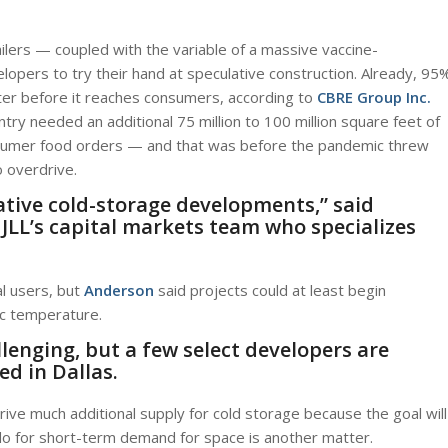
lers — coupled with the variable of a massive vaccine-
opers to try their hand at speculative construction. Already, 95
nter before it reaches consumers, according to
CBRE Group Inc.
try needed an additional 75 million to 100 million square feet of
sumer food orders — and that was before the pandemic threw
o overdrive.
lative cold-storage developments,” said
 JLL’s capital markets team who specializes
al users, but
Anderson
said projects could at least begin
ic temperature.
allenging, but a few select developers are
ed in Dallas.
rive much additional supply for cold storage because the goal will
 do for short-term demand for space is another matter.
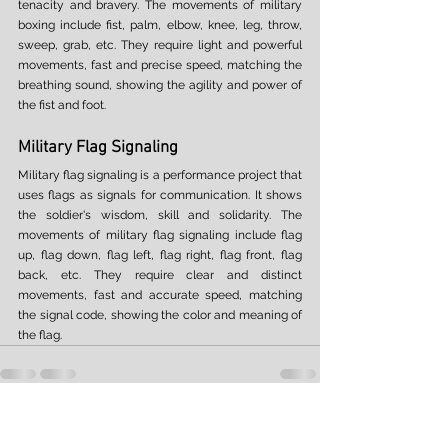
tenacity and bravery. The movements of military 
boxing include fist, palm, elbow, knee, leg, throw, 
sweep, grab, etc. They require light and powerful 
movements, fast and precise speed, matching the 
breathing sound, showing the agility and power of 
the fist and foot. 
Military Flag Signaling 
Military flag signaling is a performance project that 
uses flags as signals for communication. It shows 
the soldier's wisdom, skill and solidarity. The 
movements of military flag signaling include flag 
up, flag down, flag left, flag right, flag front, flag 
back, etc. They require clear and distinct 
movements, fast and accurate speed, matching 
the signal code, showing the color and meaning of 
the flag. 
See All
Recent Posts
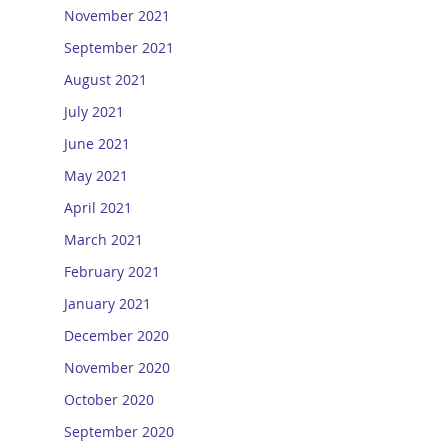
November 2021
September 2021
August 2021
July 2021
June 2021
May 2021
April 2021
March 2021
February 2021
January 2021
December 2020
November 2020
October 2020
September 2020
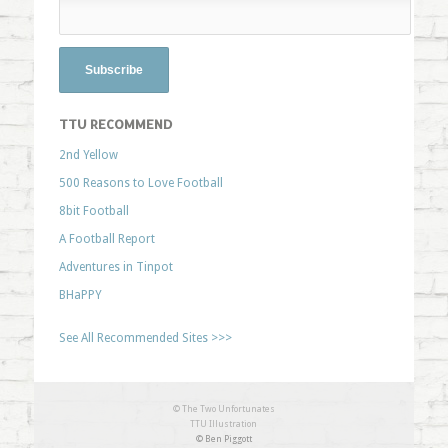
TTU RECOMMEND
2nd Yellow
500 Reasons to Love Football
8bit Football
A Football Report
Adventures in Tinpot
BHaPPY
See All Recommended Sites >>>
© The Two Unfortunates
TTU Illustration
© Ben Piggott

**TASK DETAILS**: Rewrite the stretch of the listing from the line containing "November 2021" through its end, swapping each "Football" for "Soccer" and changing nothing else. Leave the pictures out.

**SOLUTION FOR THIS PROBLEM**:
November 2021
September 2021
August 2021
July 2021
June 2021
May 2021
April 2021
March 2021
February 2021
January 2021
December 2020
November 2020
October 2020
September 2020
TTU RECOMMEND
2nd Yellow
500 Reasons to Love Soccer
8bit Soccer
A Soccer Report
Adventures in Tinpot
BHaPPY
See All Recommended Sites >>>
© The Two Unfortunates
TTU Illustration
© Ben Piggott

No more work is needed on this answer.